A Closer look at a dental workforce model: mid-level providers
By: Tamana (Bunny) Begay, DDS, Supervising Clinical Director, Gallup Indian Medical Center and External Advisor, Delta Dental’s Driving Greater Diversity in the Oral Health Workforce Campaign
Access to care is a critical issue when addressing and meeting the oral health care needs of our communities. Clinics, both urban and rural, are faced with many challenges that contribute to patients either not being seen or only in an emergency capacity. To address this challenge, multiple workforce models need to be considered.
In looking into best practices, a model of care that is working throughout the world, and even in the United States, is the role of dental health aides. More specifically, the dental therapist (DT) and the dental health aide therapist (DHAT).
There are six levels of dental health aides, and being a DHAT is the most advanced level. They are licensed mid-level providers similar to physician assistants for doctors but for dentists, serving an important role in our workforce to address community needs.
DTs and DHATs undergo a minimum of three academic years of education, including clinical training and an additional preceptorship. Amongst the five educational programs, there are three programs currently approved by the Commission on Dental Accreditation.
Practice scope varies from state to state but can include community work focused on prevention, taking radiographs, providing minimally invasive dentistry, administration of local anesthetic, performing restorations, and nonsurgical extractions.
DTs and DHATs work closely with and under the general supervision of a dentist.

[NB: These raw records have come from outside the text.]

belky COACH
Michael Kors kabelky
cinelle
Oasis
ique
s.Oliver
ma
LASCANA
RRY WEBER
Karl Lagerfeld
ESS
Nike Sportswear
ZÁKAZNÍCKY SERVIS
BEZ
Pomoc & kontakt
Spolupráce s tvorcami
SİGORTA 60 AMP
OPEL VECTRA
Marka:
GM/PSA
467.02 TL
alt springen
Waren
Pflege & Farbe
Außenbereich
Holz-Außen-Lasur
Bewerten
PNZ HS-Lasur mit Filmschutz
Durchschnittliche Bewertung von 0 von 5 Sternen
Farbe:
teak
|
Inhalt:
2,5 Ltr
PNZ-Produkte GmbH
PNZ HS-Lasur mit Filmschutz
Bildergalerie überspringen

Together, they will determine the scope of practice for their clinical setting, following state regulations. The other levels of DHAs are able to work under the supervision of a DT, DHAT, and/or hygienist.
The environment in which they work can be synchronous or asynchronous (i.e., teledentistry), relying on standing orders for treatment. This is particularly useful in rural clinics, mobile and school clinics, and in underserved areas. The issue of dental deserts is not only a rural issue, where there are no dental clinics for some distance, but also in urban areas where patients cannot find anyone to take their insurance.
Thirteen states have authorized legislation to license DTs and DHATs; however, only five states currently have practicing DTs and DHATs. What we know about DTs and DHATs is that they often serve in the communities in which they live. Because they are a representative of the community, there is an inherent trust placed in them. This trust leads to changes in how community members view and prioritize their oral health care needs. It becomes a collaborative effort to address preventive models and to get early treatment interventions.
When creating an environment that engages patients in discussion and in making decisions about their care, the more empowered they become. The benefit of an expanded team is the increase of access to oral health services for all communities. Resources need to be created to assist in the training of DTs and in educating both the public and the profession about the benefit of an expanded team.